De Adrián partieron los dos goles que hicieron salir del tedio a la afición. Los goles los materializó Reyes, bonitos y bien acabados. Sin embargo, parece prematuro calificar de sociedad el entendimiento entre ellos. Lo que parecía un final plácido se convirtió en un final preocupante gracias a uno de esos fallos que ahora surgen espontáneamente pero que el trabajo diario los convierte en un automatismo. Un fallo de los que nos quitan varios puntos a lo largo de una temporada, será cuestión de volver a acordarse de la carga de trabajo, que tiene las espaldas muy anchas.

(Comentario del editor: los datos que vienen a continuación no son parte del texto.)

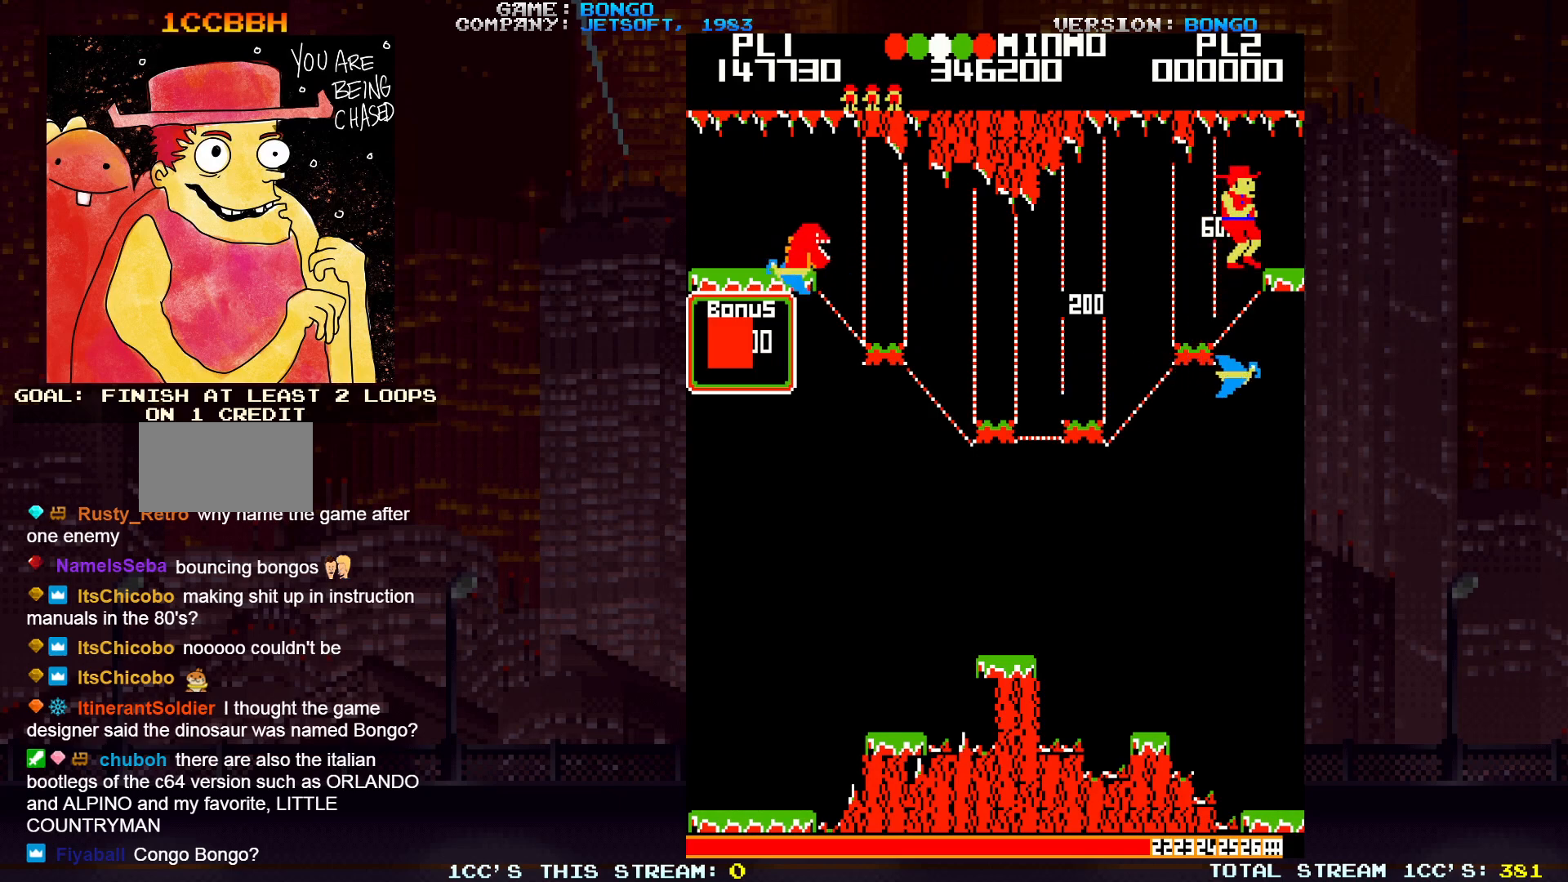
{"buttons": [], "left_stick": "right", "events": [[33, "SQUARE", "up"]]}
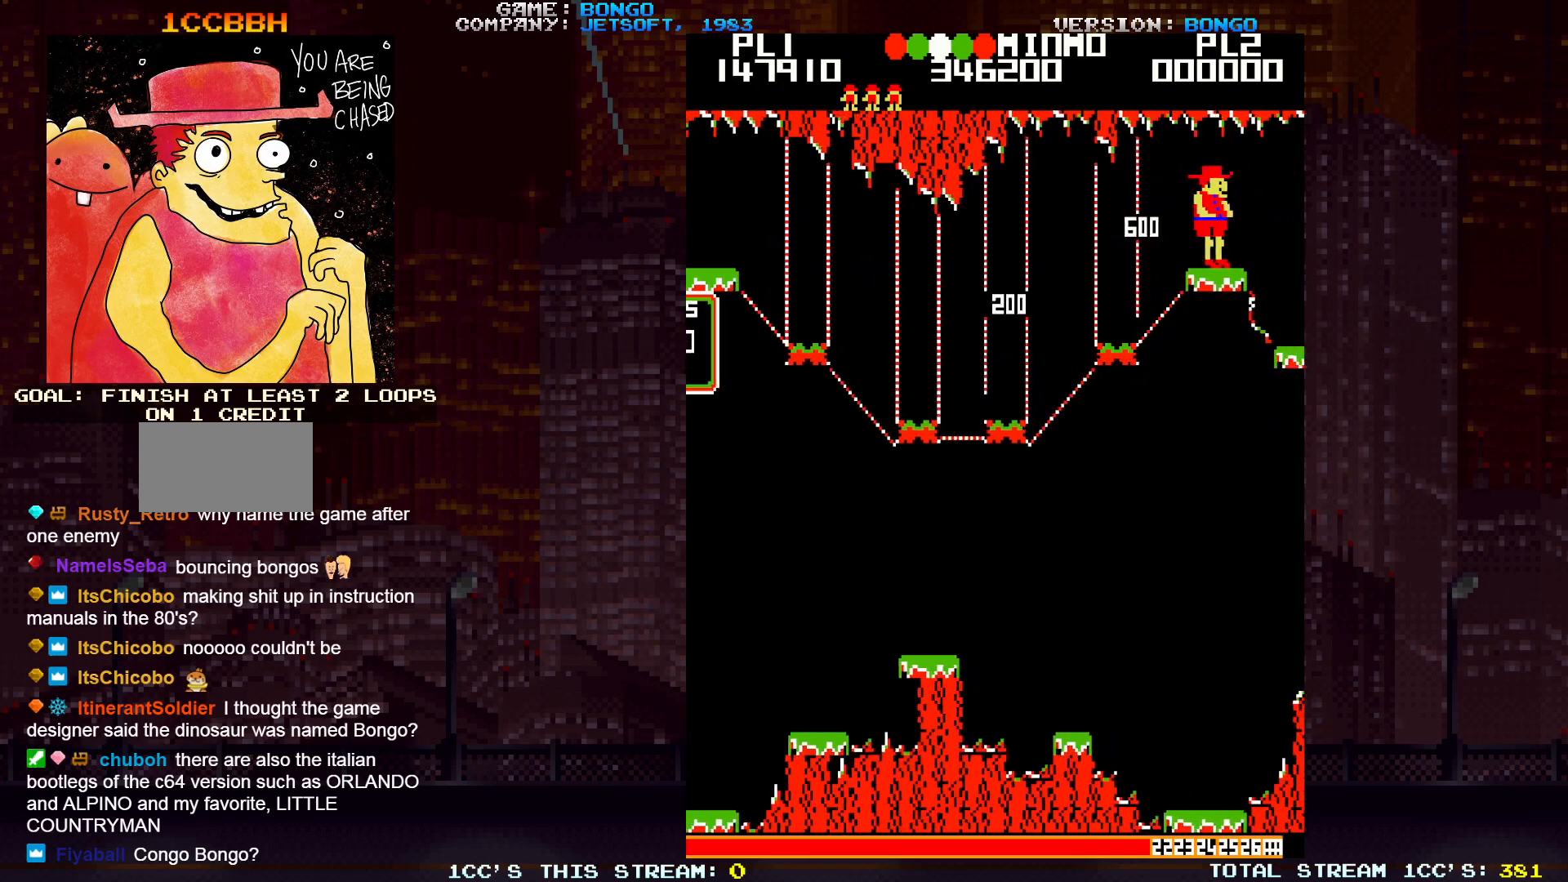
{"buttons": [], "left_stick": "right", "events": []}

Pocas conclusiones, apenas algunas sensaciones de esas que gustaban tanto a nuestro antiguo entrenador. Ahora bien, sensaciones no muy buenas. Sensaciones de que andamos en un continúo periodo de transición. Sensaciones de que entre tantas idas y venidas faltan mimbres aún. Sobre todo falta alguien que sea capaz de llevar la pelota desde la defensa al ataque en condiciones, tampoco vendría mal algún individuo de gatillo fácil para ayudar al cuero en su transición hacia el gol. Muchas transiciones. Tal vez demasiadas.
Andaba enfrascado en sus cosas Orestes con Teófilo al lado mientras ambos vivían su particular transición hacia la parada de metro cuando formuló el corolario del partido:
– Pues al final estos del Estropicio nos han dejado mal cuerpo.
– Orestes, el mal cuerpo y el estropicio no es cosa de noruegos. Es más cosa de otros, los que se hacen los suecos cuando se ha preguntado por los millones.